There are people who sit still. There are people who do small things. And there is Marc Blumenthal who does the complete opposite of those people. Blumenthal has left a trail of success throughout Tampa Bay. From Intelladon to Tribridge to Florida Funders, Blumenthal has demonstrated versatility and consistency in leading and growing companies. His two current ventures are likely his most challenging. Florida Funders is a trailblazer. Aggregating a huge number of angel investors and filtering through dozens of capital hungry start-ups is a puzzle that changes daily. Each angel is an island unto themselves. Startups are like newborns and require similar care. Insert your own herding cats reference here, except make them tigers and set off some fire crackers. Perhaps the only thing more complex than managing that bag of relationships would be trying to organize the whole Tampa Bay entrepreneurial ecosystem. That brings us to Synapse. Now in its second year, Blumenthal and team are trying to accomplish something that has repelled those before them - to unite and organize Tampa Bay's innovators. The first summit was big and messy and fun. It stirred up the community and got people connecting. Moving in to year two, we're eager to see where Synapse leads us - the platform, the summit, the mission. Whatever it ends up being, it won't be still or small.

Years in St. Pete

36

Organizations involved in

Quite a few. I'm on the board of the University of South Florida College of Business, I'm on the board of the Tampa Bay Performing Arts Center, I'm involved in the Florida-Israeli Business Accelerator, Florida Funders, Tampa Bay Wave -- a lot of organizations. Sometimes I sit on the board and sometimes I just help whenever I can.

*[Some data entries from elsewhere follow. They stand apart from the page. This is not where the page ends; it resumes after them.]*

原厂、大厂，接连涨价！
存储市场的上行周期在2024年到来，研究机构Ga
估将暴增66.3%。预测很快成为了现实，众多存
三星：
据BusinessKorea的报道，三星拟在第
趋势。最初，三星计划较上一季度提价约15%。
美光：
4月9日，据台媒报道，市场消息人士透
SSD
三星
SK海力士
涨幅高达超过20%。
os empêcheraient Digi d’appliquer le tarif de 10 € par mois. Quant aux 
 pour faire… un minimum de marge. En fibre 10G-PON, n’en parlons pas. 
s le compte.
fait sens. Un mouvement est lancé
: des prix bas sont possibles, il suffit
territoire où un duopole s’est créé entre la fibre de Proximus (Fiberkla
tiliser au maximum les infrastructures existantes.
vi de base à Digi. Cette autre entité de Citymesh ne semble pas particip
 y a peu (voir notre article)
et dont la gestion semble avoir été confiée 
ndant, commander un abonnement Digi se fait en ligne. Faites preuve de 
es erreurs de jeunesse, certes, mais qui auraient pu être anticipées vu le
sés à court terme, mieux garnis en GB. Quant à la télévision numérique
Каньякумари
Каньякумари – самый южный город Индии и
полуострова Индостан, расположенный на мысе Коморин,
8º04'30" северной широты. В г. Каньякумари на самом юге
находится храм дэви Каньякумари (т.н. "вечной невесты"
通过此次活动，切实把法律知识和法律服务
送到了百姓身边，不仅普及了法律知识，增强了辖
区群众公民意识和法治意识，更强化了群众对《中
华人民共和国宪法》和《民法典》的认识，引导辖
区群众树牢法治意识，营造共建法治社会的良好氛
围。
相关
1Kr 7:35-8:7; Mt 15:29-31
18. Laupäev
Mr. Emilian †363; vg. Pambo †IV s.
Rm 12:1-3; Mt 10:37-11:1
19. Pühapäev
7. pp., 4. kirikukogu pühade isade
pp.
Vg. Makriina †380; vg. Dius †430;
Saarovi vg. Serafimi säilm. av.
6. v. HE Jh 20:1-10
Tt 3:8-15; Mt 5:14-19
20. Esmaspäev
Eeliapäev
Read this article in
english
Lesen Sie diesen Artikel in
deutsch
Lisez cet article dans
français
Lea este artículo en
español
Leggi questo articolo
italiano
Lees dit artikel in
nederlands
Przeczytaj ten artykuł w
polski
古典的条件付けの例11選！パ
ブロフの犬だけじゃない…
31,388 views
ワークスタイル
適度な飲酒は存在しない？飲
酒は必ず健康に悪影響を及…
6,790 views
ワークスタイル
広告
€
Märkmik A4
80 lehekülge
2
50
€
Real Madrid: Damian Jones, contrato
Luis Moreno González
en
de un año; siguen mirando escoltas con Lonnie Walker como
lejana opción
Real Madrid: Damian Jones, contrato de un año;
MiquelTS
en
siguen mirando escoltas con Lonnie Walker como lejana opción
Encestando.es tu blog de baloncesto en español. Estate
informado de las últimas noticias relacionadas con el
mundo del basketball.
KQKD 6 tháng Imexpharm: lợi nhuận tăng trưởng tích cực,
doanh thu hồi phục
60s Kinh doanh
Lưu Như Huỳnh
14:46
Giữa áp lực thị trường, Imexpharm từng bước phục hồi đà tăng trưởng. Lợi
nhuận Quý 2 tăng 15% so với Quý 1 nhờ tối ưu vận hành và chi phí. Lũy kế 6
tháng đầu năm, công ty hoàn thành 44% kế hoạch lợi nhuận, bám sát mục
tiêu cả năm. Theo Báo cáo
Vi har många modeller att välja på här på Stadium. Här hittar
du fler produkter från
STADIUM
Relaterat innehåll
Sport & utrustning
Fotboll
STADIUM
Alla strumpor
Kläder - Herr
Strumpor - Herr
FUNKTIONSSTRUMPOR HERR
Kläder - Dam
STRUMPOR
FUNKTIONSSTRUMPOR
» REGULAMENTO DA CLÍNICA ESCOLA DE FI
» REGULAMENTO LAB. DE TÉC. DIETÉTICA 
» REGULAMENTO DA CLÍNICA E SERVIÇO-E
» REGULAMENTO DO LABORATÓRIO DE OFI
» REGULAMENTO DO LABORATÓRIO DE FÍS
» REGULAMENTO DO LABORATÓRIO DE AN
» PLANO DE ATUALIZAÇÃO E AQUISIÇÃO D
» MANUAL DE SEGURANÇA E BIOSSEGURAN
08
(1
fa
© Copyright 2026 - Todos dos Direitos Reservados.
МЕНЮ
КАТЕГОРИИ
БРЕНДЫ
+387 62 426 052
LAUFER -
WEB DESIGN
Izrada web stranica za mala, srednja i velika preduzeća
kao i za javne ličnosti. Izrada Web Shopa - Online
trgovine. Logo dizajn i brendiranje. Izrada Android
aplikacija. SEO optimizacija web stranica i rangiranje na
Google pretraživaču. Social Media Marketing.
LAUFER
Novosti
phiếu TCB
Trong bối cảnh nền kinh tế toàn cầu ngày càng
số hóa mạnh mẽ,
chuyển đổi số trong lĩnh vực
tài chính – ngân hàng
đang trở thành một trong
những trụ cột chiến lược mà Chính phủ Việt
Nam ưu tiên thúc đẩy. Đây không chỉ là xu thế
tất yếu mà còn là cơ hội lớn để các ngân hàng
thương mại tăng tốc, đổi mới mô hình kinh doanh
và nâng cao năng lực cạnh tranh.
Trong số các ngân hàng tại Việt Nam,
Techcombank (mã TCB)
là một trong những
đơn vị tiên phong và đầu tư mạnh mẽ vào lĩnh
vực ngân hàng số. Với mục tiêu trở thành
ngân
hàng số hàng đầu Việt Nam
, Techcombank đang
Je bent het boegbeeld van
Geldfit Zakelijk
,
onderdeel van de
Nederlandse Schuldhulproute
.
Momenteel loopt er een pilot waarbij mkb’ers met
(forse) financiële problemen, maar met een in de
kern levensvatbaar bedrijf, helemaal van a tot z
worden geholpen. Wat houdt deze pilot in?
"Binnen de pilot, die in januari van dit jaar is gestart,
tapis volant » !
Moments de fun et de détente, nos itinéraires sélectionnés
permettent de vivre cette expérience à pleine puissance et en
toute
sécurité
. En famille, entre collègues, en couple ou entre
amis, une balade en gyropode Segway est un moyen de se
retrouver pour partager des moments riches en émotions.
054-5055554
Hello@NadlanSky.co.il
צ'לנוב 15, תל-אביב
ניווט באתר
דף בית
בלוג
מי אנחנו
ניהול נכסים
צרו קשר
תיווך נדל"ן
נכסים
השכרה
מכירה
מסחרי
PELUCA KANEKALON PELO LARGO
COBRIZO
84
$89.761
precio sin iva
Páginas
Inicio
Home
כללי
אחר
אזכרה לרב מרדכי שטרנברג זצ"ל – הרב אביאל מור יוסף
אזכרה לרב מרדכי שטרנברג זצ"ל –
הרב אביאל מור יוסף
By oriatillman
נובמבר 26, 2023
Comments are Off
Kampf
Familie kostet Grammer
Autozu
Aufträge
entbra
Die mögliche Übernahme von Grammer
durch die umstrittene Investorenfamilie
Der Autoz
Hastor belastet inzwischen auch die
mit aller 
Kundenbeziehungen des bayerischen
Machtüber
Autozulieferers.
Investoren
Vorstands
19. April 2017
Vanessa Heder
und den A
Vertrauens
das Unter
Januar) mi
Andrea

What gets you out of bed every day?

I love doing whatever I can to help grow businesses, help entrepreneurs. Being in the world of Synapse and ecosystem development and Florida Funders as a venture capital firm, I get to look at dozens of early-stage companies a week. There's nothing like looking at committed, energetic, smart people who want to grow a business. It just keeps me completely fired up.

Why St. Pete?

The "why I got here" is interesting. I got here to go to college at the University of South Florida from New Jersey in 1983. The "why Tampa Bay" started there, but the "why did I stay, build my businesses, raise my children, and become a crazy proponent of the region" is because of everything that is really special about our great patch of land. Not only is it beautiful, but the people are beautiful. Sometimes people ask me, "What makes Tampa Bay so special?" and it almost always comes down to the nature of people. We are generally the nicest, most accessible, most helpful place that I have ever been.

What is one habit that you keep?

I wake up at 4:30 in the morning, and I read. At some point, by six, I'm on a bicycle doing a workout, or I'm working out with a trainer.

who are some people that influence you?

I'm influenced by a lot of people. I'm inspired by young entrepreneurs, I am in awe of my wife and my children. There's a lot of people who have come before me in this region, who have been laying the foundation of making this one of the best places to build a tech company. Guys like Tony DiBenedetto, Steve McDonald, Tom Cardy, Tom Wallace, and the like who were early in building businesses and companies here and continue to give their time and their money. These people inspire me, as well as many others.

What is one piece of insight - a book, methodology, practice - that you would share with our readers?

My belief, I'm not sure from what book or when I learned it, but it's to always show up, play full-out, and leave a situation better than you left it. I'm not sure that that's a methodology, but it's something that I live by. No matter who I'm meeting with, no matter what the reason, if they need something I'm going to do what I can to meet it and I'm probably not going to go to bed that night until I've completed that task.

What is one thing you wish you knew about your work 3 years ago?

That's a great question. It was supposed to be part-time. This was supposed to be my semi-retirement. I wish I would have set my wife's expectations better, that I would be working longer and harder now than I did when I was building startups myself. But I don't know that I would change anything at all.

What’s next?

"Next" is more of the same. My two passions, the two things that I work at every day -- being Florida Funders and Synapse, our 501(c)(3) that I'm involved in, are really just beginning. Florida Funders is at the precipice of really becoming the preeminent, early-stage venture capital firm in the state of Florida in providing access side-by-side with institutional venture capital funds, giving accredited investors opportunities to invest in those deals. We have a long road ahead of us -- a good road -- but we're well on our way. That's another five to ten years of waking up every day and working at it. Synapse is just beginning. When someone is ready to take the baton and we've achieved the outcomes that we want -- where Florida is known as the great place to come and build a company or stay and do great, engaging work, and is known as well for innovation and company acceleration as it is for sunshine, beaches, and theme parks -- then maybe I'll ride off into the sunset.